*** Opening of DATA FOR ANALYSIS ***

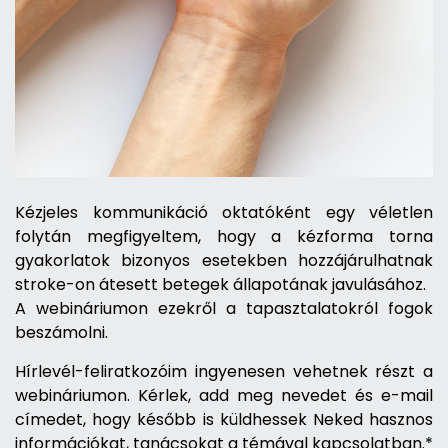
Kézjeles kommunikáció oktatóként egy véletlen
folytán megfigyeltem, hogy a kézforma torna
gyakorlatok bizonyos esetekben hozzájárulhatnak
stroke-on átesett betegek állapotának javulásához.
A webináriumon ezekről a tapasztalatokról fogok
beszámolni.
Hírlevél-feliratkozóim ingyenesen vehetnek részt a
webináriumon. Kérlek, add meg nevedet és e-mail
címedet, hogy később is küldhessek Neked hasznos
információkat, tanácsokat a témával kapcsolatban.*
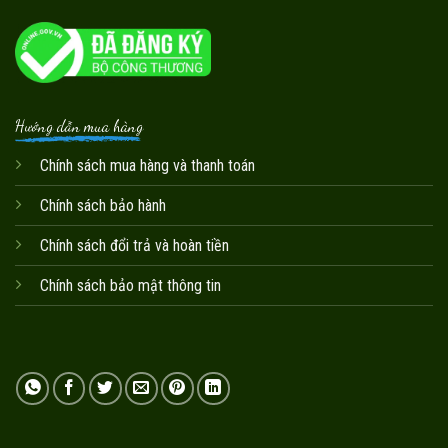
Hướng dẫn mua hàng
Chính sách mua hàng và thanh toán
Chính sách bảo hành
Chính sách đổi trả và hoàn tiền
Chính sách bảo mật thông tin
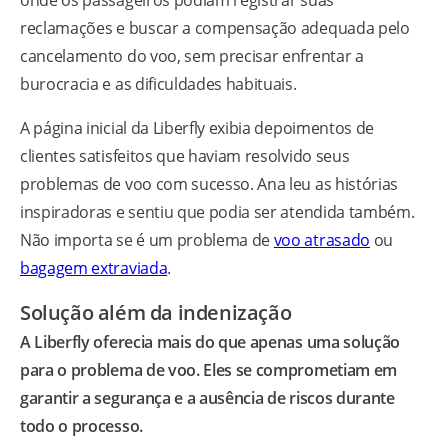
reclamações e buscar a compensação adequada pelo
cancelamento do voo, sem precisar enfrentar a
burocracia e as dificuldades habituais.
A página inicial da Liberfly exibia depoimentos de
clientes satisfeitos que haviam resolvido seus
problemas de voo com sucesso. Ana leu as histórias
inspiradoras e sentiu que podia ser atendida também.
Não importa se é um problema de
voo atrasado
ou
bagagem extraviada
.
Solução além da indenização
A Liberfly oferecia mais do que apenas uma solução
para o problema de voo. Eles se comprometiam em
garantir a segurança e a ausência de riscos durante
todo o processo.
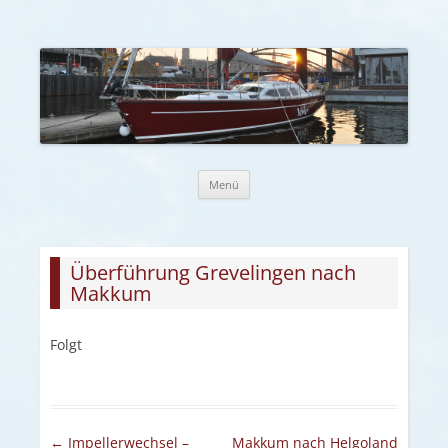
Zum Inhalt springen
Menü
Überführung Grevelingen nach
Makkum
Folgt
Artikel-Navigation
←
Impellerwechsel –
Makkum nach Helgoland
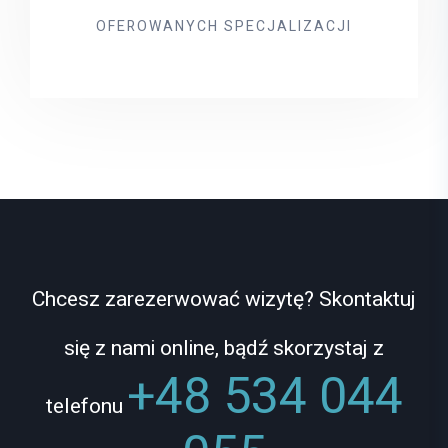
OFEROWANYCH SPECJALIZACJI
Chcesz zarezerwować wizytę? Skontaktuj
się z nami online, bądź skorzystaj z
+48 534 044
telefonu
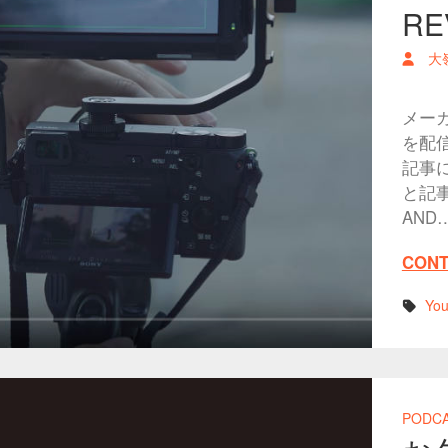
RE
大
メー
を配信
記事
と記
AND
CONT
Yo
PODC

*** Close of DATA FOR ANALYSIS ***

INSTRUCTIONS TO FOLLOW:
Here the job is to retype exactly the lines that start at the one containing "OFEROWANYCH SPECJALIZACJI" and run through the end of the records above, leaving out pictures.

WRITTEN RESPONSE:
OFEROWANYCH SPECJALIZACJI
Chcesz zarezerwować wizytę? Skontaktuj
się z nami online, bądź skorzystaj z
+48 534 044
telefonu
RE
大
メー
を配信
記事
と記
AND
CONT
Yo
PODC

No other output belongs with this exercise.